Growers are burdened with piles of vegetables they cannot consume. As a result they are forced to give them away to their extended families or to anyone who has none.

ReginaWomen go out to fish almost on a daily basis for no one can afford meat anymore. They often return with a catch. In the shallow pools, they do not even have to use fishing rods; they walk in hip-deep water with small reed nets. In other pools, they dip their capulanas (sarongs) a mere half-a-metre’s depth and scoop the fish up. The fish will at least provide the necessary nutrients that the food aid cannot cover.

As Regina Joao Machaieie puts it: "I have never had a nice life to start with but now things are getting better. That the food we receive is not enough is something we cannot do anything about. Unfortunately, we can’t even try our hands at any business, as there is nothing left and everything has become so expensive.

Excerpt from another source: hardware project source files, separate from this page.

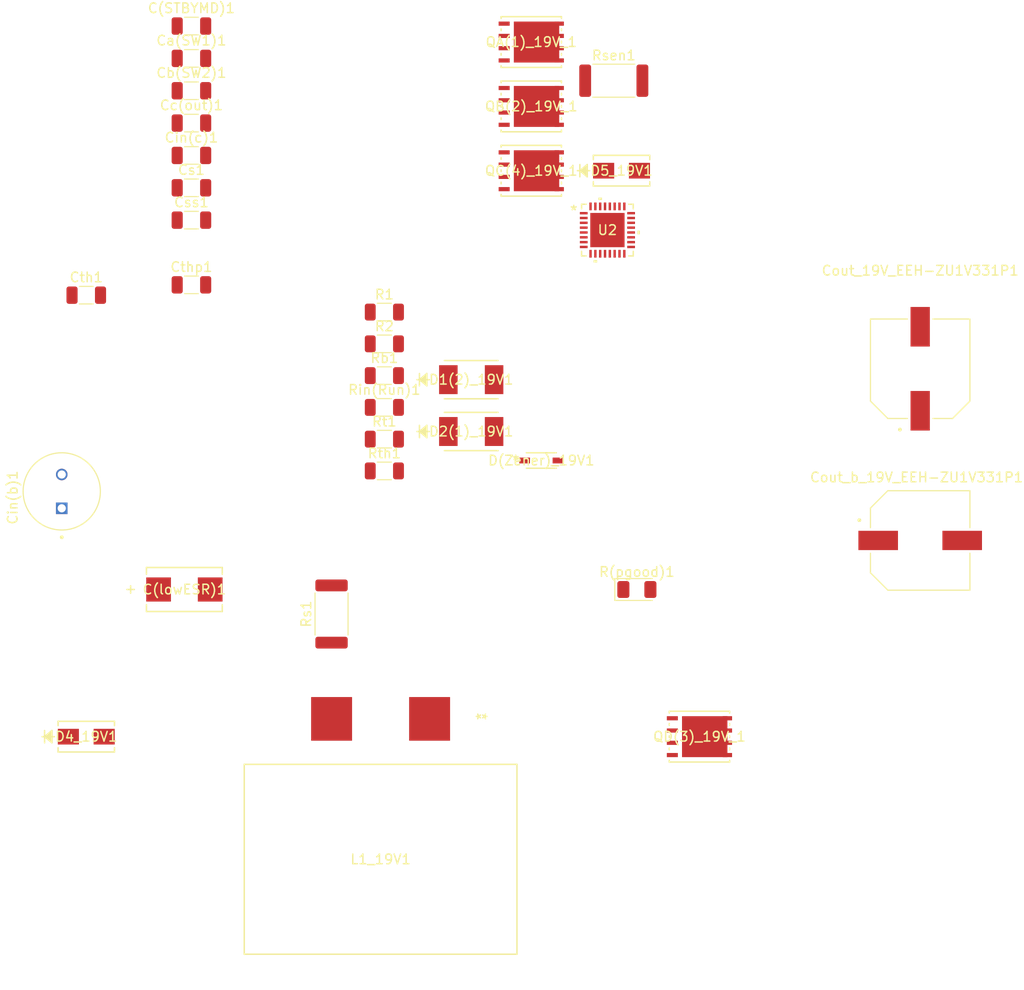
<source format=kicad_pcb>
(kicad_pcb (version 20221018) (generator pcbnew)

  (general
    (thickness 1.6)
  )

  (paper "A4")
  (layers
    (0 "F.Cu" signal)
    (31 "B.Cu" signal)
    (32 "B.Adhes" user "B.Adhesive")
    (33 "F.Adhes" user "F.Adhesive")
    (34 "B.Paste" user)
    (35 "F.Paste" user)
    (36 "B.SilkS" user "B.Silkscreen")
    (37 "F.SilkS" user "F.Silkscreen")
    (38 "B.Mask" user)
    (39 "F.Mask" user)
    (40 "Dwgs.User" user "User.Drawings")
    (41 "Cmts.User" user "User.Comments")
    (42 "Eco1.User" user "User.Eco1")
    (43 "Eco2.User" user "User.Eco2")
    (44 "Edge.Cuts" user)
    (45 "Margin" user)
    (46 "B.CrtYd" user "B.Courtyard")
    (47 "F.CrtYd" user "F.Courtyard")
    (48 "B.Fab" user)
    (49 "F.Fab" user)
    (50 "User.1" user)
    (51 "User.2" user)
    (52 "User.3" user)
    (53 "User.4" user)
    (54 "User.5" user)
    (55 "User.6" user)
    (56 "User.7" user)
    (57 "User.8" user)
    (58 "User.9" user)
  )

  (setup
    (pad_to_mask_clearance 0)
    (pcbplotparams
      (layerselection 0x00010fc_ffffffff)
      (plot_on_all_layers_selection 0x0000000_00000000)
      (disableapertmacros false)
      (usegerberextensions false)
      (usegerberattributes true)
      (usegerberadvancedattributes true)
      (creategerberjobfile true)
      (dashed_line_dash_ratio 12.000000)
      (dashed_line_gap_ratio 3.000000)
      (svgprecision 4)
      (plotframeref false)
      (viasonmask false)
      (mode 1)
      (useauxorigin false)
      (hpglpennumber 1)
      (hpglpenspeed 20)
      (hpglpendiameter 15.000000)
      (dxfpolygonmode true)
      (dxfimperialunits true)
      (dxfusepcbnewfont true)
      (psnegative false)
      (psa4output false)
      (plotreference true)
      (plotvalue true)
      (plotinvisibletext false)
      (sketchpadsonfab false)
      (subtractmaskfromsilk false)
      (outputformat 1)
      (mirror false)
      (drillshape 1)
      (scaleselection 1)
      (outputdirectory "")
    )
  )

  (net 0 "")
  (net 1 "/INTVCC")
  (net 2 "GND")
  (net 3 "/STBYMD")
  (net 4 "/BOOST1")
  (net 5 "/SW1")
  (net 6 "/BOOST2")
  (net 7 "/Vout")
  (net 8 "/Vin")
  (net 9 "/SENSE-")
  (net 10 "/SENSE+")
  (net 11 "/SS")
  (net 12 "Net-(Cth1-Pad1)")
  (net 13 "/ITH")
  (net 14 "/Run")
  (net 15 "/Rsense")
  (net 16 "/TG2")
  (net 17 "/BG2")
  (net 18 "/BG1")
  (net 19 "/TG1")
  (net 20 "/PGOOD")
  (net 21 "/VOSENSE")
  (net 22 "unconnected-(U2-NC-Pad9)")
  (net 23 "unconnected-(U2-PLLIN-Pad10)")
  (net 24 "unconnected-(U2-NC-Pad12)")
  (net 25 "unconnected-(U2-NC-Pad13)")
  (net 26 "unconnected-(U2-NC-Pad16)")
  (net 27 "unconnected-(U2-NC-Pad25)")
  (net 28 "unconnected-(U2-NC-Pad28)")
  (net 29 "unconnected-(U2-NC-Pad29)")
  (net 30 "unconnected-(U2-NC-Pad32)")
  (net 31 "unconnected-(U2-EPAD-Pad33)")

  (footprint "Mechatronic Footprints:CR_SMA_320-340AE_DIO" (layer "F.Cu") (at 114.3 127))

  (footprint "Resistor_SMD:R_1206_3216Metric" (layer "F.Cu") (at 145.17 89.61))

  (footprint "CAP EEHZU1V331P:CAP_EEHZU1V331P" (layer "F.Cu") (at 200.66 88.9 90))

  (footprint "LED_SMD:LED_1206_3216Metric" (layer "F.Cu") (at 171.32 111.76))

  (footprint "Capacitor_SMD:C_1206_3216Metric" (layer "F.Cu") (at 114.3 81.28))

  (footprint "Resistor_SMD:R_1206_3216Metric" (layer "F.Cu") (at 145.17 99.48))

  (footprint "Mechatronic Footprints:CR_SMA_320-340AE_DIO" (layer "F.Cu") (at 169.7332 68.3871))

  (footprint "Mechatronic Footprints:IND_410680_WRE" (layer "F.Cu") (at 144.78 139.7 -90))

  (footprint "Resistor_SMD:R_1206_3216Metric" (layer "F.Cu") (at 145.17 83.03))

  (footprint "Mechatronic Footprints:PG-TDSON-8_INF_modified_ken" (layer "F.Cu") (at 160.3834 68.3955))

  (footprint "Capacitor_SMD:C_1206_3216Metric" (layer "F.Cu") (at 125.19 56.76))

  (footprint "Mechatronic Footprints:PG-TDSON-8_INF_modified_ken" (layer "F.Cu") (at 160.3834 55.0671))

  (footprint "Capacitor_SMD:C_1206_3216Metric" (layer "F.Cu") (at 125.19 80.21))

  (footprint "footprints:SD2114_AVX" (layer "F.Cu") (at 154.1646 90.0294))

  (footprint "Resistor_SMD:R_2512_6332Metric" (layer "F.Cu") (at 168.93 59.07))

  (footprint "Resistor_SMD:R_1206_3216Metric" (layer "F.Cu") (at 145.17 92.9))

  (footprint "Resistor_SMD:R_2512_6332Metric" (layer "F.Cu") (at 139.7 114.3 90))

  (footprint "CAPMP7.6X4.3_3.1N_KEM:CAPMP7.6X4.3_3.1N_KEM" (layer "F.Cu") (at 124.46 111.76))

  (footprint "footprints:SD2114_AVX" (layer "F.Cu") (at 154.1646 95.3982))

  (footprint "Mechatronic Footprints:QFN-32_UH_LIT" (layer "F.Cu") (at 168.27 74.5378))

  (footprint "Mechatronic Footprints:LargeCAPSCAPPRD350W60D800H1200" (layer "F.Cu") (at 111.76 101.6 90))

  (footprint "Resistor_SMD:R_1206_3216Metric" (layer "F.Cu") (at 145.17 96.19))

  (footprint "CAP EEHZU1V331P:CAP_EEHZU1V331P" (layer "F.Cu") (at 200.66 106.68))

  (footprint "Capacitor_SMD:C_1206_3216Metric" (layer "F.Cu") (at 125.19 73.51))

  (footprint "Mechatronic Footprints:PG-TDSON-8_INF_modified_ken" (layer "F.Cu") (at 160.3834 61.7313))

  (footprint "Capacitor_SMD:C_1206_3216Metric" (layer "F.Cu") (at 125.19 70.16))

  (footprint "Capacitor_SMD:C_1206_3216Metric" (layer "F.Cu") (at 125.19 66.81))

  (footprint "Resistor_SMD:R_1206_3216Metric" (layer "F.Cu") (at 145.17 86.32))

  (footprint "Mechatronic Footprints:PG-TDSON-8_INF_modified_ken" (layer "F.Cu") (at 177.8 127))

  (footprint "Capacitor_SMD:C_1206_3216Metric" (layer "F.Cu") (at 125.19 60.11))

  (footprint "Capacitor_SMD:C_1206_3216Metric" (layer "F.Cu") (at 125.19 63.46))

  (footprint "Capacitor_SMD:C_1206_3216Metric" (layer "F.Cu") (at 125.19 53.41))

  (footprint "Mechatronic Footprints:SOD123_DIO" (layer "F.Cu")
    (tstamp ff0b2806-eaec-41db-879f-2d9dcdc1c1e1)
    (at 161.4258 98.4002)
    (tags "BZT52C4V7-13-F ")
    (property "Sheetfile" "19V 10A Standalone.kicad_sch")
    (property "Sheetname" "")
    (property "ki_description" "Zener diode")
    (property "ki_keywords" "diode")
    (path "/d3b63b6f-7909-4341-a25f-9dc4adb79e14")
    (attr smd)
    (fp_text reference "D(Zener)_19V1" (at 0 0 unlocked) (layer "F.SilkS")
        (effects (font (size 1 1) (thickness 0.15)))
      (tstamp 59984cfc-5e3d-4d96-9996-5a8fbf5735b0)
    )
    (fp_text value "D_Zener_BZT52C4V7-13-F" (at 0 0 unlocked) (layer "F.Fab")
        (effects (font (size 1 1) (thickness 0.15)))
      (tstamp 8e77b0d0-1391-4274-a1b9-157420efb8bf)
    )
    (fp_text user "*" (at -2.6616 0) (layer "F.SilkS")
        (effects (font (size 1 1) (thickness 0.15)))
      (tstamp 4dc4e3bb-77a0-4f3b-8a12-7e682bbb909f)
    )
    (fp_text user "*" (at -2.6616 0 unlocked) (layer "F.SilkS")
        (effects (font (size 1 1) (thickness 0.15)))
      (tstamp b4f13a8c-2939-4c52-b564-3ebbe99bb2b0)
    )
    (fp_text user "*" (at -1.171 0) (layer "F.Fab")
        (effects (font (size 1 1) (thickness 0.15)))
      (tstamp b17b8aa0-0130-48ab-9460-0b020dd0515f)
    )
    (fp_text user "${REFERENCE}" (at 0 0 unlocked) (layer "F.Fab")
        (effects (font (size 1 1) (thickness 0.15)))
      (tstamp bb446c01-4044-4aa1-a53b-b186f84aab7f)
    )
    (fp_text user "*" (at -1.171 0 unlocked) (layer "F.Fab")
        (effects (font (size 1 1) (thickness 0.15)))
      (tstamp e5991682-b722-4a9d-b76a-9b78f80cde0a)
    )
    (fp_line (start -1.552 0.802) (end 1.552 0.802)
      (stroke (width 0.1524) (type solid)) (layer "F.SilkS") (tstamp 3e1d84b0-2e3e-4df7-97ee-5a0c7f869298))
    (fp_line (start 1.552 -0.802) (end -1.552 -0.802)
      (stroke (width 0.1524) (type solid)) (layer "F.SilkS") (tstamp 910b7db3-b2ab-4aa5-b58f-86e9c833df2d))
    (fp_line (start -2.5346 -0.5544) (end -1.679 -0.5544)
      (stroke (width 0.1524) (type solid)) (layer "F.CrtYd") (tstamp 0aab33ed-2c48-4575-a3be-e98f04f453a0))
    (fp_line (start -2.5346 0.5544) (end -2.5346 -0.5544)
      (stroke (width 0.1524) (type solid)) (layer "F.CrtYd") (tstamp 7bba1f85-d7fe-41c2-8a9e-419ab016650a))
    (fp_line (start -1.679 -0.929) (end 1.679 -0.929)
      (stroke (width 0.1524) (type solid)) (layer "F.CrtYd") (tstamp 040c83aa-43d1-48a7-b488-ec006bdc6c8d))
    (fp_line (start -1.679 -0.5544) (end -1.679 -0.929)
      (stroke (width 0.1524) (type solid)) (layer "F.CrtYd") (tstamp 7554ef39-dc5e-4fc2-ba52-8873c3c82224))
    (fp_li
... [3922 chars truncated]
</source>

But that doesn’t mean we must stop living. You can’t die before you have lived."

 

Food - a source of conflict

The criteria used to choose the recipients of food aid are sometimes a source of friction between villagers. It is reported that one village turned the food away as people could not understand why only those who had lost houses should receive food aid. According to the village elders, food should have been given to everyone regardless of what was lost to the floods. In many areas, food was given out only to those who lost their houses although everyone had lost crops - their source of food and income.

An unfortunate oversight of the earlier food distribution process was that salt was not given out in many areas. It is like the Sahara here. Salt has become a jewel. Regina Machaieie’s family has been forced to sell a fraction of the food they received in exchange for salt. "We could survive for the first month without salt but then after a while, the thought of eating tasteless food was unbearable. Imagine food without salt," she exclaims.

Asked why they do not move to higher ground so as to avoid destruction in the future, the response is the same from everyone. "This is our ancestral land, we can’t just leave like that. Besides that, it is common practice to have two fields, one in the valley close to the river and another on higher ground. We prefer the lower lying fields, as their yield is higher due to the fertile soil and abundance of water."